Or Was the Cart Placed Before the Horse?
Perhaps my reading comprehension is terrible. My commentators won't be the first to make such a comment.
My reading of this story is that a Chicago Orthodox Yeshiva/Bais Yaakov:
- bought a building in an industrial area (date unknown) and applied for a special use permit (December 2007)
- spent upwards of $2,000,000 on architectural design fees and insurance while holding the property
- was turned down by the city in their request for a zoning variance, 8-1
- is suing the city for estimated losses of two million (see above)
- argues that the city of Evanston wrongfully focused on the loss of property tax
- claims that the city failed to distinguish between a "religious institution" and a private school, claiming they are the former, rather than the latter, as attendance is " practically mandatory in the exercise of their religious faith," and like the nearby church, they too should be granted a zoning variance.
- argues that city's action was arbitrary and unreasonable and violates the constitutionally guaranteed rights to freedom of speech and religion.

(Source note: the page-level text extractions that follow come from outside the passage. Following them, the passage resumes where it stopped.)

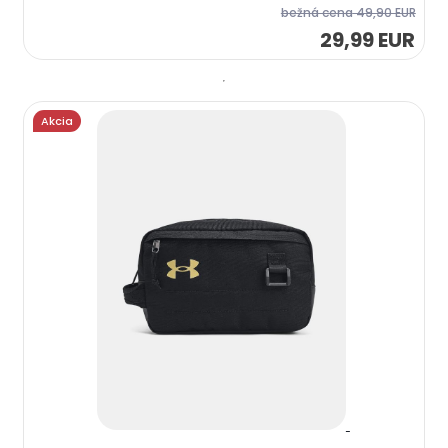
bežná cena
49,90 EUR
29,99 EUR
Akcia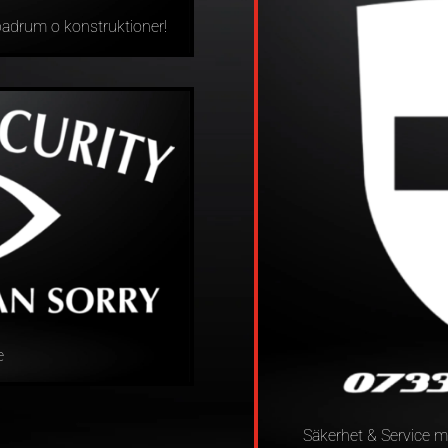
badrum o konstruktioner!
e
Säkerhet & Service me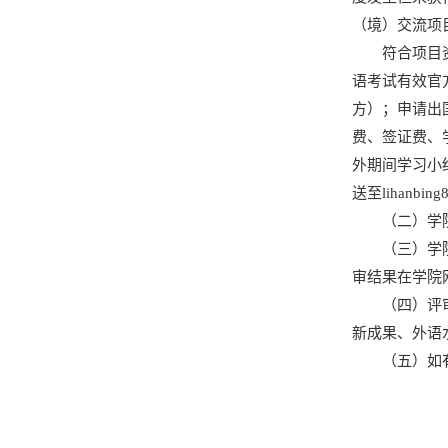
（境）交流项
符合项目
语考试有效官
方）；申请出
费、签证费、
外期间学习小
送至lihanb
（二）学
（三）学
审结果在学院
（四）评
新成果、外语
（五）如有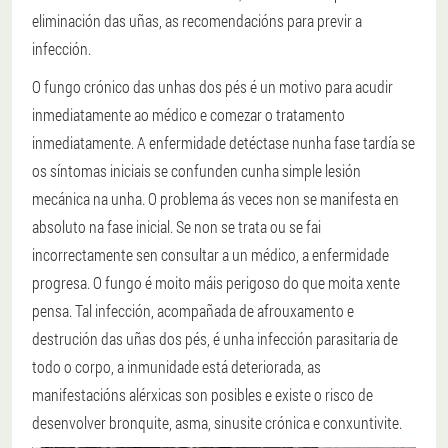
eliminación das uñas, as recomendacións para previr a
infección.
O fungo crónico das unhas dos pés é un motivo para acudir
inmediatamente ao médico e comezar o tratamento
inmediatamente. A enfermidade detéctase nunha fase tardía se
os síntomas iniciais se confunden cunha simple lesión
mecánica na unha. O problema ás veces non se manifesta en
absoluto na fase inicial. Se non se trata ou se fai
incorrectamente sen consultar a un médico, a enfermidade
progresa. O fungo é moito máis perigoso do que moita xente
pensa. Tal infección, acompañada de afrouxamento e
destrución das uñas dos pés, é unha infección parasitaria de
todo o corpo, a inmunidade está deteriorada, as
manifestacións alérxicas son posibles e existe o risco de
desenvolver bronquite, asma, sinusite crónica e conxuntivite.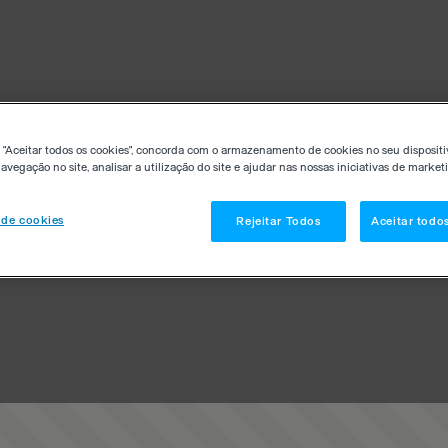
 "Aceitar todos os cookies", concorda com o armazenamento de cookies no seu dispositi
avegação no site, analisar a utilização do site e ajudar nas nossas iniciativas de market
 de cookies
Rejeitar Todos
Aceitar todo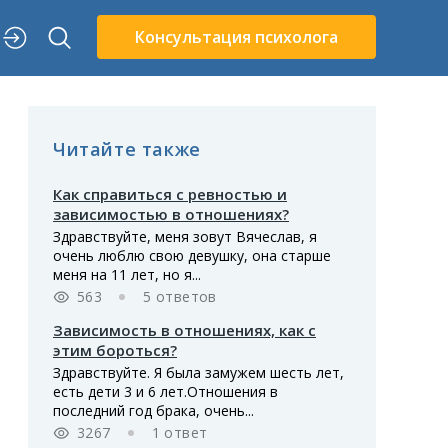
Консультация психолога
Читайте также
Как справиться с ревностью и
зависимостью в отношениях?
Здравствуйте, меня зовут Вячеслав, я
очень люблю свою девушку, она старше
меня на 11 лет, но я...
563
5 ответов
Зависимость в отношениях, как с
этим бороться?
Здравствуйте. Я была замужем шесть лет,
есть дети 3 и 6 лет.Отношения в
последний год брака, очень...
3267
1 ответ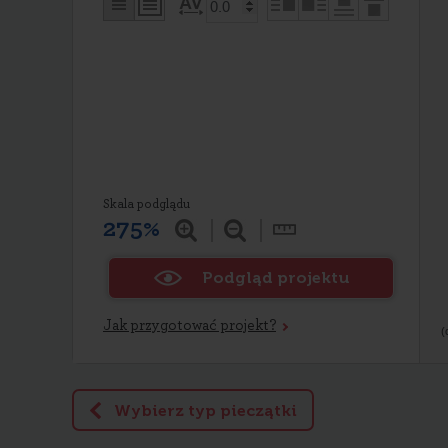
Skala podglądu
275%
Podgląd projektu
Jak przygotować projekt?
Wybierz typ pieczątki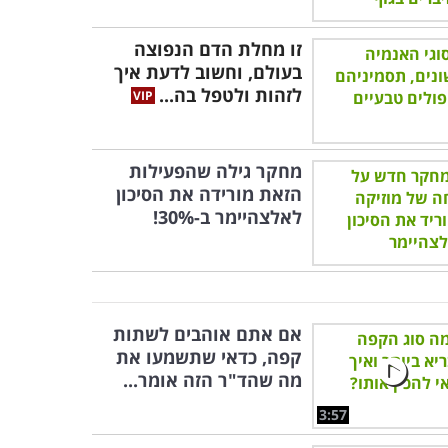
זו מחלת הדם הנפוצה
בעולם, וחשוב לדעת איך
לזהות ולטפל בה...
מחקר גילה שהפעילות
הזאת מורידה את הסיכון
לאלצהיימר ב-30%!
אם אתם אוהבים לשתות
קפה, כדאי שתשמעו את
מה שהד"ר הזה אומר...
3:57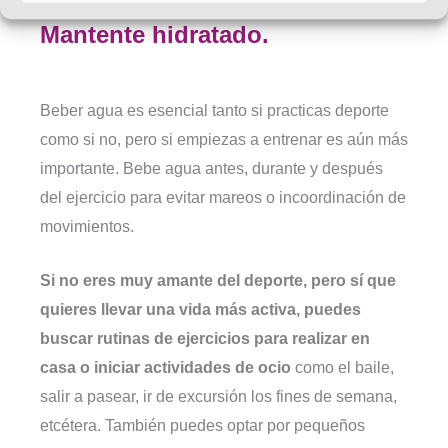
Mantente hidratado.
Beber agua es esencial tanto si practicas deporte
como si no, pero si empiezas a entrenar es aún más
importante. Bebe agua antes, durante y después
del ejercicio para evitar mareos o incoordinación de
movimientos.
Si no eres muy amante del deporte, pero sí que
quieres llevar una vida más activa, puedes
buscar rutinas de ejercicios para realizar en
casa o iniciar actividades de ocio
como el baile,
salir a pasear, ir de excursión los fines de semana,
etcétera. También puedes optar por pequeños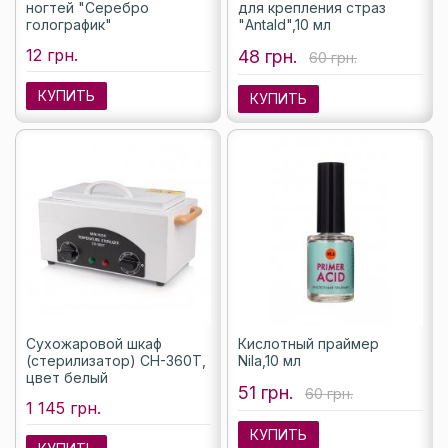
ногтей "Серебро
для крепления страз
голографик"
"Antald",10 мл
12 грн.
48 грн.
60 грн.
КУПИТЬ
КУПИТЬ
Сухожаровой шкаф
Кислотный праймер
(стерилизатор) CH-360T,
Nila,10 мл
цвет белый
51 грн.
60 грн.
1 145 грн.
КУПИТЬ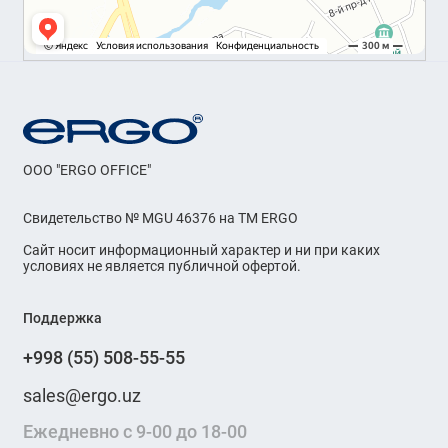
OOO "ERGO OFFICE"
Свидетельство № MGU 46376 на ТМ ERGO
Сайт носит информационный характер и ни при каких
условиях не является публичной офертой.
Поддержка
+998 (55) 508-55-55
sales@ergo.uz
Ежедневно с 9-00 до 18-00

If my reading is correct, the commentary is clear. The eggs were counted before they hatched and/or the cart was put in front of the horse. I don't know much about obtaining properties and converting their use, but it seems to me that this was out of order. And to think that the school has expended $2 million. Oy!
Please tell me my reading comprehension is weak. Please tell me I should go back to middle school English. I do hope they win their case because otherwise I'm afraid that the ongoing battle will just result in throwing good money after bad, a scenario which I'm afraid isn't uncommon.